In April 2016, Let’s Win reported on a study that found that in the lab, vitamin C was effective against colorectal cancer cells with KRAS and BRAF mutations.
These same mutations are found in over 90 percent of pancreatic cancer cases.
The concentration of vitamin C needed to make a therapeutic difference—10 grams, or the equivalent of the vitamin C found in 300 oranges—cannot be achieved orally, so standard vitamin supplements would not be effective. Now scientists are moving rapidly to identify what might work for human cancer patients, and how to administer it.
Clinical Trials for Vitamin C
It usually takes about 15 years for lab discoveries to find their way into clinical use, but scientists at the Meyer Cancer Center of Weill Cornell Medicine in New York City—led by Lewis Cantley, Ph.D. (now at Harvard Medical School, Boston)—are on track to make it happen in 15 months.
With the support of private donors and the Lustgarten Foundation, they have just launched human trials to validate their initial lab-based findings and ensure the doses can be safely administered intravenously. Vitamin C has a very good safety profile, with low toxicity, so the scientists and clinicians are optimistic about the first stage trial.
As part of a $12 million award from Stand UpTo Cancer, the researchers will be able to conduct additional trials on two cohorts of patients, allowing them to identify who is most likely to respond, learn more about the basic science mechanisms involved in the responses, and collect some early evidence of clinical benefit.

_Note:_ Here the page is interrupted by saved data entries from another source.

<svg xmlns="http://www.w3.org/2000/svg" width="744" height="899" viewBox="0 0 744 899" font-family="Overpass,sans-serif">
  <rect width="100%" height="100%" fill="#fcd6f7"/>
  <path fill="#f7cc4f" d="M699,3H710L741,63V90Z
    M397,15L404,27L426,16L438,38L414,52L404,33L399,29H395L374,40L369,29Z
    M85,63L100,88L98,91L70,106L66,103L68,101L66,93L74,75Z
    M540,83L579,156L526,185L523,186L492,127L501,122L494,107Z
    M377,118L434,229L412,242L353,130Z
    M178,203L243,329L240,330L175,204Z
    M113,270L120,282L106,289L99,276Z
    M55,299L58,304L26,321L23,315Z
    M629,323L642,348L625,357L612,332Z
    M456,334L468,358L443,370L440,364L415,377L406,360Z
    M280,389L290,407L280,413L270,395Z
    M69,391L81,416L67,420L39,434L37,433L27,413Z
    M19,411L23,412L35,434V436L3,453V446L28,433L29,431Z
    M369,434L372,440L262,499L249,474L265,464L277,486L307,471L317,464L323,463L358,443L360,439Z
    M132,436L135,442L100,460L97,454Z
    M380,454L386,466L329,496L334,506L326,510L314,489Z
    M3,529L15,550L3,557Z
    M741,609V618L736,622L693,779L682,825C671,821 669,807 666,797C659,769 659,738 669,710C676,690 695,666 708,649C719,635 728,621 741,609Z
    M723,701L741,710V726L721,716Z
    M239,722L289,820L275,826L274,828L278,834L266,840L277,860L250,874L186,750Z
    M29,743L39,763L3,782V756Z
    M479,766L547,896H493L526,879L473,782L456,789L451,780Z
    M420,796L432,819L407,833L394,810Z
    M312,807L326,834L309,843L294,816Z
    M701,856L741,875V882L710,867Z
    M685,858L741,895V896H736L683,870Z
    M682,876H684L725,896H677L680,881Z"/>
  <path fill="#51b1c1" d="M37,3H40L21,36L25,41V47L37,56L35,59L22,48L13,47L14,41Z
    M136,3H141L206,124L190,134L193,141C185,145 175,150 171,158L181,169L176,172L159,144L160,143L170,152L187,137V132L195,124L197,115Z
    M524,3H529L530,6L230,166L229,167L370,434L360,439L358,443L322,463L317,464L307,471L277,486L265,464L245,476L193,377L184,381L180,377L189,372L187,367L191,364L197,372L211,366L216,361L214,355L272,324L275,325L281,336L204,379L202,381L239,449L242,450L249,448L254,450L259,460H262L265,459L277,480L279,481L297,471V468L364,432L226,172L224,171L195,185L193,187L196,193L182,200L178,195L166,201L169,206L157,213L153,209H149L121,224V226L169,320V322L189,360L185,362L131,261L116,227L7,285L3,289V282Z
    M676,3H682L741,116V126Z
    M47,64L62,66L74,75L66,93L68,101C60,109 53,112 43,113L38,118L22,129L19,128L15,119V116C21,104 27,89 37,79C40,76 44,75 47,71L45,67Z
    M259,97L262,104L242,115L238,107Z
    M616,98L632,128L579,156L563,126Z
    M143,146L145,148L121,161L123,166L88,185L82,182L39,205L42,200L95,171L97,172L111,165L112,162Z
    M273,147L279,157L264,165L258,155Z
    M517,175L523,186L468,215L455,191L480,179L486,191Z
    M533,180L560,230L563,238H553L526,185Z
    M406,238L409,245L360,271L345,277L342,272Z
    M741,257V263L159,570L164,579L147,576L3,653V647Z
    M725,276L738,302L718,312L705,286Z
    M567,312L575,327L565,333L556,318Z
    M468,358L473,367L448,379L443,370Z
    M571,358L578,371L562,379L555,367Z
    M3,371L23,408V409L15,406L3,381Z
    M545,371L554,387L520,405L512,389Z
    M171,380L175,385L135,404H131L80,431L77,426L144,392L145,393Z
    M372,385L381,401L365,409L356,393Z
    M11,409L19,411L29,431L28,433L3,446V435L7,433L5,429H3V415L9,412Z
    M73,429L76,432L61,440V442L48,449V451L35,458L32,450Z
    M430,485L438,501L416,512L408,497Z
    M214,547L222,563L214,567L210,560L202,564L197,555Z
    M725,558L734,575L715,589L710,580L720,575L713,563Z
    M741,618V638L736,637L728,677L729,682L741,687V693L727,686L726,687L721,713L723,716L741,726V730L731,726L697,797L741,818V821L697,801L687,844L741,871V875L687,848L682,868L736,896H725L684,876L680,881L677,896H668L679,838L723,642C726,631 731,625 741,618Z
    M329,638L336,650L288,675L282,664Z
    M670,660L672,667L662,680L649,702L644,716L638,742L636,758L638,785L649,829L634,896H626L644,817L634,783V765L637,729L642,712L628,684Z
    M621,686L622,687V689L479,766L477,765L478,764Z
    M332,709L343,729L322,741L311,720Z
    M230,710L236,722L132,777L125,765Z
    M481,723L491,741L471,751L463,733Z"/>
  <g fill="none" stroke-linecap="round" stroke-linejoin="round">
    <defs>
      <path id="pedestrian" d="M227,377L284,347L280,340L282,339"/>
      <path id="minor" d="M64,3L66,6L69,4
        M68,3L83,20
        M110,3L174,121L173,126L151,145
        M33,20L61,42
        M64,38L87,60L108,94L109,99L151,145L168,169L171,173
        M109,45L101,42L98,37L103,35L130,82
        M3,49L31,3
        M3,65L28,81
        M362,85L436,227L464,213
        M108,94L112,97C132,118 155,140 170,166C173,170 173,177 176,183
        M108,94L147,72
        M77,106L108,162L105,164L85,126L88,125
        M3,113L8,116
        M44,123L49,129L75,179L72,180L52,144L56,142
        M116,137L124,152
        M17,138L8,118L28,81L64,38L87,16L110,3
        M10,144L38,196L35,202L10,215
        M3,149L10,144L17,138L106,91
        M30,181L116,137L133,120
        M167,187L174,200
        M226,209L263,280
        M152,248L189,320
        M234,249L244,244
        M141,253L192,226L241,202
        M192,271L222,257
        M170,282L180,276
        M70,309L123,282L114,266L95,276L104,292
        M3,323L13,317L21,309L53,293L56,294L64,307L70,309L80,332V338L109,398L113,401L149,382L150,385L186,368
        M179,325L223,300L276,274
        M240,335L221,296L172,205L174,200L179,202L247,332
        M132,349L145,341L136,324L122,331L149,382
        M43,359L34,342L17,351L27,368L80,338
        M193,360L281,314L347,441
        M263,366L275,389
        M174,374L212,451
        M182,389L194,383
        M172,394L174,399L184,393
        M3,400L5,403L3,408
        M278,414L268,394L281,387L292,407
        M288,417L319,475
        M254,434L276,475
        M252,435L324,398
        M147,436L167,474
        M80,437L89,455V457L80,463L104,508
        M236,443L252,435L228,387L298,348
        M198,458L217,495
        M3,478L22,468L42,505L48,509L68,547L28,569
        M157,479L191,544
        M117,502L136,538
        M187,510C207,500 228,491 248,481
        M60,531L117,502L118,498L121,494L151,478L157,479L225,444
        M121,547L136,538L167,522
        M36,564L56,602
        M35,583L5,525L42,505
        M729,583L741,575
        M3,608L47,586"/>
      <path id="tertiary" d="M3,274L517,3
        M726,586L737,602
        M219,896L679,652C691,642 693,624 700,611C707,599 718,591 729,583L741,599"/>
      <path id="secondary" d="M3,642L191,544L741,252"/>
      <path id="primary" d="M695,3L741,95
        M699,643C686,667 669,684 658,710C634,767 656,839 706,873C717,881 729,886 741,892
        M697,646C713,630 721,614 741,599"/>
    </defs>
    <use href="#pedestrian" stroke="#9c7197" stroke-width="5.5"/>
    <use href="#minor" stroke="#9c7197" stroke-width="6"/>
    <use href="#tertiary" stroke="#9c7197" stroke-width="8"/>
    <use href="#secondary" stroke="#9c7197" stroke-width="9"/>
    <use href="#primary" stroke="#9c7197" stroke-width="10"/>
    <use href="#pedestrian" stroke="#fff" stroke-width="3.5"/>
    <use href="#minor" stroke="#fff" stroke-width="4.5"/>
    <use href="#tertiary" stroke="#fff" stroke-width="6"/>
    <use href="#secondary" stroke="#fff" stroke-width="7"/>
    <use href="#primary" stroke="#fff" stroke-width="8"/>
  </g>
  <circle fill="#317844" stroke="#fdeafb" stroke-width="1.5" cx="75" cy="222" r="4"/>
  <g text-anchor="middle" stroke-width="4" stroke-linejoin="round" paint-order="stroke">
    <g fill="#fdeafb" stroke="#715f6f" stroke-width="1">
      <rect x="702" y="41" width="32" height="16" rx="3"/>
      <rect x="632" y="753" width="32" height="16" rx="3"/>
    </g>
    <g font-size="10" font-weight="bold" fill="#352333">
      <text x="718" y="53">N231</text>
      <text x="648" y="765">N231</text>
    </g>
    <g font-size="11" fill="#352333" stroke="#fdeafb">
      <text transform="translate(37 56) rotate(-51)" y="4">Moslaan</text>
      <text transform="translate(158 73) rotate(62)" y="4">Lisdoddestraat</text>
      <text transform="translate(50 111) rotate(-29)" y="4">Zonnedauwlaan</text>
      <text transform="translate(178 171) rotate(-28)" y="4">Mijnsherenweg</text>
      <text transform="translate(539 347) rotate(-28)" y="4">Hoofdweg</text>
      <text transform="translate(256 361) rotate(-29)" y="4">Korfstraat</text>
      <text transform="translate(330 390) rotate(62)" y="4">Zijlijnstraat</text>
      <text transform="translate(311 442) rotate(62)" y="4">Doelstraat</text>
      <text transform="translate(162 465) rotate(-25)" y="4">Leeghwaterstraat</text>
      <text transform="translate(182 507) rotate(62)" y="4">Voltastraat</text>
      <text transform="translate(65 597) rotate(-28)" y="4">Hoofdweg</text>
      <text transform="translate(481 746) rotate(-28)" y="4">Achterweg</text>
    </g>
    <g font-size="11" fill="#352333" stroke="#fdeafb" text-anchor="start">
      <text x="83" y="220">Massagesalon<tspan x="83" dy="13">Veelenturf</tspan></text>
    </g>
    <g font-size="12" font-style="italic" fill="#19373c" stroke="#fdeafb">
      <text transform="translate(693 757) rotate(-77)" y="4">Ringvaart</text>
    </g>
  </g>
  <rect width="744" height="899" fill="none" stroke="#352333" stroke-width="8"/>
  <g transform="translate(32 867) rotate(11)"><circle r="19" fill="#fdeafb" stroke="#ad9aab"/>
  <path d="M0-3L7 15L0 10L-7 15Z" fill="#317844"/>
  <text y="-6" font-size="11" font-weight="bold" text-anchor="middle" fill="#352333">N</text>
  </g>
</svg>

The first group of patients will be those about to undergo surgery for colon, pancreatic, or lung cancer. In the four weeks leading up to their surgery, they will receive regular two-hour vitamin C infusions, up to four days per week.
Scans will be taken at the beginning and end of that period, and samples of their tumors collected during their surgery. Those samples will undergo extensive genetic sequencing, and pieces of the tumors will be grown as “organoids” that could be further studied and transplanted into mice.
Researchers won’t know the patients’ mutation statuses until after the trial is already underway, but that information will be used afterwards to see how patients with KRAS and BRAF mutations responded compared to those without those mutations.
“We would expect and hope to see some tumor shrinkage among those with KRAS and BRAF mutations,” Cantley says. “Increased time to progression or quantified stable disease would also be considered a good response.”
The second group will be previously treated patients known to have KRAS or BRAF mutations, whose tumors were non-responsive to traditional therapies, or whose diseases had metastasized. They will receive the same infusions, for up to six months, with a three-month check to see disease response.
If there appears to be a clinical benefit that suggests further investigation is warranted, additional trials could be designed to determine optimal efficacy and dosage, and to compare therapeutic results against other treatments, such as current chemotherapy-based standard of care or combination therapy.
How Vitamin C Fights Cancer
The conventional wisdom is that vitamin C improves health in part because it can act as an antioxidant, preventing or delaying some types of cell damage. However, Cantley and his colleagues discovered that the opposite was true in regards to high-dose vitamin C’s therapeutic effects for the KRAS and BRAF forms of colorectal cancer: they occur as a result of inducing oxidation in these cancer cells.
Cancer cells whose growth is driven by a mutation in the genes KRAS or BRAF make unusually large amounts of a protein that transports glucose across the cell membrane. The transporter, GLUT1, supplies the cells with the high levels of glucose they need to survive. They also produce a large amount of reactive oxygen species (ROS). As it turns out, this combination of events creates the perfect storm for these tumors to be killed by vitamin C. The high ROS converts the vitamin C (ascorbate) that is flowing in the blood stream outside the cancer cells into dehydroascorbic acid (DHA). GLUT1 not only lets glucose into cells but also transports the DHA into the cell.
Cantley’s team found that once inside, the DHA acts like a Trojan horse. Natural antioxidants inside the cancer cell attempt to convert the DHA back to ascorbic acid (vitamin C); in the process, these antioxidants are depleted and the cell dies from oxidative stress.
“While many normal cells also express GLUT1, KRAS-mutant and BRAF-mutant cancer cells typically have much higher levels since they require a high rate of glucose uptake in order to survive and grow,” Cantley notes. “Also, KRAS and BRAF mutant cells produce more reactive oxygen species than normal cells and therefore need more antioxidants in order to survive. This combination of characteristics makes these cancer cells far more vulnerable to DHA than normal cells or other types of cancer cells.”
Initial lab tests showed that exposure to large doses of vitamin C killed cultured cells with BRAF or KRAS mutations, and daily high dose injections to mice engineered to develop KRAS-driven colon tumors caused the mice to develop fewer and smaller colon tumors compared with control mice.
Cantley is excited about applying the results to humans and expanding the trial to include other cancer types. “The impact of high-dose ascorbate across malignancies should be highly informative, since different tissues have different metabolic states,” he adds.